:: Data to process

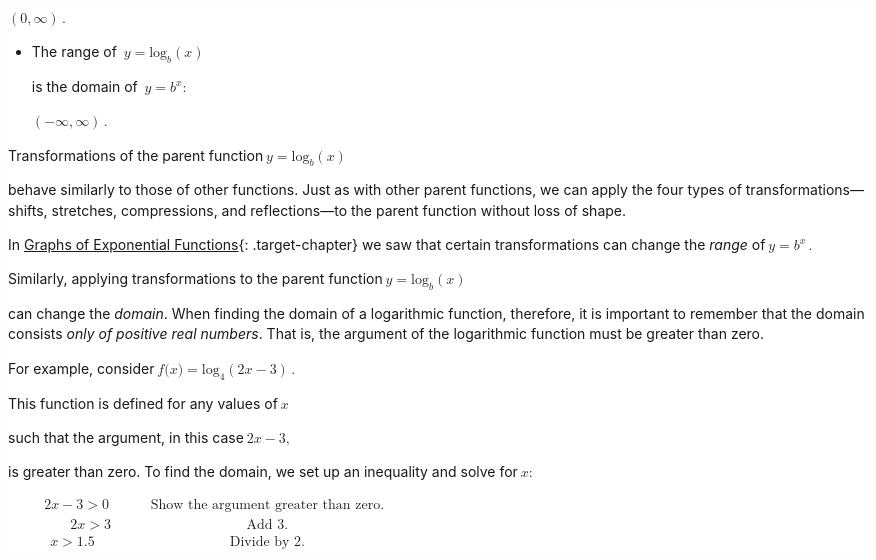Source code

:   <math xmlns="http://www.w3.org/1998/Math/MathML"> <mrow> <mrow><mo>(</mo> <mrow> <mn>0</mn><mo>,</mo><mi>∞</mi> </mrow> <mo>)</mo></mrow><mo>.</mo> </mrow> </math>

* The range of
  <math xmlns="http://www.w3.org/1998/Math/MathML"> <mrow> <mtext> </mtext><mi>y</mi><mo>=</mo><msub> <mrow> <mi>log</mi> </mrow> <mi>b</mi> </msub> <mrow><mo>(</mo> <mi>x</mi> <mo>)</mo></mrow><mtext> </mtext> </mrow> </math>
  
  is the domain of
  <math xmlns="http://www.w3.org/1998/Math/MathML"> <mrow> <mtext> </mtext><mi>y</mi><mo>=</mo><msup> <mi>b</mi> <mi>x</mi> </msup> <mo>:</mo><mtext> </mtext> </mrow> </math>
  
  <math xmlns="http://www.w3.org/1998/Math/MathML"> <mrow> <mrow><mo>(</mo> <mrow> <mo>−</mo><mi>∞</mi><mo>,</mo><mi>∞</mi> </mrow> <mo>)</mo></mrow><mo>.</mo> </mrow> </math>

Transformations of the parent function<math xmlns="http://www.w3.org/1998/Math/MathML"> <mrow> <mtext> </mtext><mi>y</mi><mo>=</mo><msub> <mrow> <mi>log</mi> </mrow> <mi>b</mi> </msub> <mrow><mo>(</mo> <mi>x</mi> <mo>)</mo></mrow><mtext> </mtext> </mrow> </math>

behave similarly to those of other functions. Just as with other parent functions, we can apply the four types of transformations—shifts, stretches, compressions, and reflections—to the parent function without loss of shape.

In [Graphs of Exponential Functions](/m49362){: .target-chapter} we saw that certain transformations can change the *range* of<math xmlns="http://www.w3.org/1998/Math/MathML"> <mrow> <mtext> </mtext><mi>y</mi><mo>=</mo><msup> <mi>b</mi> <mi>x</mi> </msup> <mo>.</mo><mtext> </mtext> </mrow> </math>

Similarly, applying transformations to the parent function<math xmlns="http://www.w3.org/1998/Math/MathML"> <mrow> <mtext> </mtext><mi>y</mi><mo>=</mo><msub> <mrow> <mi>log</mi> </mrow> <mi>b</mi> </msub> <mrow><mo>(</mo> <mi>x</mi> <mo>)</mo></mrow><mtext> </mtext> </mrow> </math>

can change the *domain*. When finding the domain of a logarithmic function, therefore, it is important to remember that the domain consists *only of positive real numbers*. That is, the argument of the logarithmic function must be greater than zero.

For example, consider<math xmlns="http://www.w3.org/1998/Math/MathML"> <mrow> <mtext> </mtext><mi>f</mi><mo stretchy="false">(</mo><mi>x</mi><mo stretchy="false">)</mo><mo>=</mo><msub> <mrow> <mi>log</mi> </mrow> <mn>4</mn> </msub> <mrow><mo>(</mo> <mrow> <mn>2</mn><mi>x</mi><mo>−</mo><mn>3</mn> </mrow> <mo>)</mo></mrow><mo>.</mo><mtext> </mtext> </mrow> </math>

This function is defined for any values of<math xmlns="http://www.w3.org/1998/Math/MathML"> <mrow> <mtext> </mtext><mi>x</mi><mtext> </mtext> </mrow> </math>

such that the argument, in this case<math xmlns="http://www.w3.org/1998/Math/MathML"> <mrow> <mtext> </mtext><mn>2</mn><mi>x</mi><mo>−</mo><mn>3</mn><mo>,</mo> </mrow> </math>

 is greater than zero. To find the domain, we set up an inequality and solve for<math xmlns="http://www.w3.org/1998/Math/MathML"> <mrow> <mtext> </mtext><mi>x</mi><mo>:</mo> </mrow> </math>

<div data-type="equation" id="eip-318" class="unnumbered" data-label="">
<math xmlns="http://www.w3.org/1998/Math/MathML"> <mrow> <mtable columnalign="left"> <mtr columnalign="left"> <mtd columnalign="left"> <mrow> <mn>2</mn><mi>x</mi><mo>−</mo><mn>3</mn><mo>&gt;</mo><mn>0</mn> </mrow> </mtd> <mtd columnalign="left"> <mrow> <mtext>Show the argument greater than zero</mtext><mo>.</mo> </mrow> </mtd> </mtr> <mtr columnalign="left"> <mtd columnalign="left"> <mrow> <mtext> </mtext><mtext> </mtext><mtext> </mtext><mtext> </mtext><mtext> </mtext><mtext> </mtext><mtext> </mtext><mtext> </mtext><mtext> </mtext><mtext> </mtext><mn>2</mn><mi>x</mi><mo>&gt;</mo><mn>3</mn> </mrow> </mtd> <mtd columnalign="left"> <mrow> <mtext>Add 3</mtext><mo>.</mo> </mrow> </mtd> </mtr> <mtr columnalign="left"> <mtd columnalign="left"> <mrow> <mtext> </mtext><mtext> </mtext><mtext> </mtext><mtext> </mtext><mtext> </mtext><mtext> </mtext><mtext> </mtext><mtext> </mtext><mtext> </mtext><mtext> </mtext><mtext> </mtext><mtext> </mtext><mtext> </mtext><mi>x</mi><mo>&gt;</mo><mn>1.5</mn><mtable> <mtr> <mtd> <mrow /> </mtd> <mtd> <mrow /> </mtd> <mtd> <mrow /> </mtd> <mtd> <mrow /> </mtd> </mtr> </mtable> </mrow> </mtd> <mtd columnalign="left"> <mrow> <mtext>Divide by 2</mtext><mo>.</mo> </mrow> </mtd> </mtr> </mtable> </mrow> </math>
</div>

::::

Work task: Return the items above verbatim, from their beginning up to and including the line that contains "Similarly, applying transformations", and leave the pictures out of your answer.

Task output:
Source code

:   <math xmlns="http://www.w3.org/1998/Math/MathML"> <mrow> <mrow><mo>(</mo> <mrow> <mn>0</mn><mo>,</mo><mi>∞</mi> </mrow> <mo>)</mo></mrow><mo>.</mo> </mrow> </math>

* The range of
  <math xmlns="http://www.w3.org/1998/Math/MathML"> <mrow> <mtext> </mtext><mi>y</mi><mo>=</mo><msub> <mrow> <mi>log</mi> </mrow> <mi>b</mi> </msub> <mrow><mo>(</mo> <mi>x</mi> <mo>)</mo></mrow><mtext> </mtext> </mrow> </math>
  
  is the domain of
  <math xmlns="http://www.w3.org/1998/Math/MathML"> <mrow> <mtext> </mtext><mi>y</mi><mo>=</mo><msup> <mi>b</mi> <mi>x</mi> </msup> <mo>:</mo><mtext> </mtext> </mrow> </math>
  
  <math xmlns="http://www.w3.org/1998/Math/MathML"> <mrow> <mrow><mo>(</mo> <mrow> <mo>−</mo><mi>∞</mi><mo>,</mo><mi>∞</mi> </mrow> <mo>)</mo></mrow><mo>.</mo> </mrow> </math>

Transformations of the parent function<math xmlns="http://www.w3.org/1998/Math/MathML"> <mrow> <mtext> </mtext><mi>y</mi><mo>=</mo><msub> <mrow> <mi>log</mi> </mrow> <mi>b</mi> </msub> <mrow><mo>(</mo> <mi>x</mi> <mo>)</mo></mrow><mtext> </mtext> </mrow> </math>

behave similarly to those of other functions. Just as with other parent functions, we can apply the four types of transformations—shifts, stretches, compressions, and reflections—to the parent function without loss of shape.

In [Graphs of Exponential Functions](/m49362){: .target-chapter} we saw that certain transformations can change the *range* of<math xmlns="http://www.w3.org/1998/Math/MathML"> <mrow> <mtext> </mtext><mi>y</mi><mo>=</mo><msup> <mi>b</mi> <mi>x</mi> </msup> <mo>.</mo><mtext> </mtext> </mrow> </math>

Similarly, applying transformations to the parent function<math xmlns="http://www.w3.org/1998/Math/MathML"> <mrow> <mtext> </mtext><mi>y</mi><mo>=</mo><msub> <mrow> <mi>log</mi> </mrow> <mi>b</mi> </msub> <mrow><mo>(</mo> <mi>x</mi> <mo>)</mo></mrow><mtext> </mtext> </mrow> </math>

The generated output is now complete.